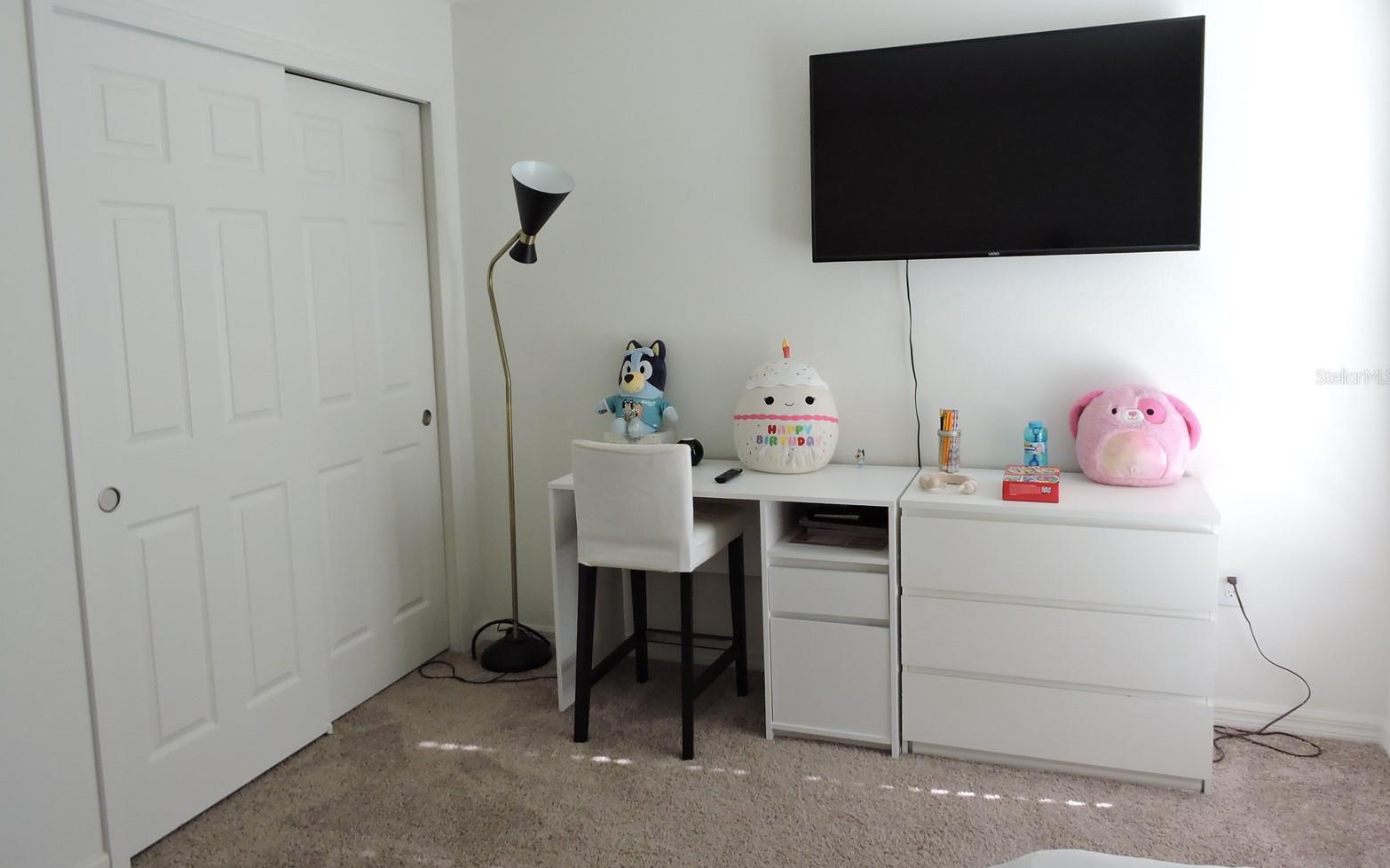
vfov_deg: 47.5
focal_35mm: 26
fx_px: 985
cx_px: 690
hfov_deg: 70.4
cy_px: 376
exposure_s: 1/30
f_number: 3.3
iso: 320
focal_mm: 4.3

| PROBLEM |
Output every record above verbatim, excluding images.

| REPLY |
vfov_deg: 47.5
focal_35mm: 26
fx_px: 985
cx_px: 690
hfov_deg: 70.4
cy_px: 376
exposure_s: 1/30
f_number: 3.3
iso: 320
focal_mm: 4.3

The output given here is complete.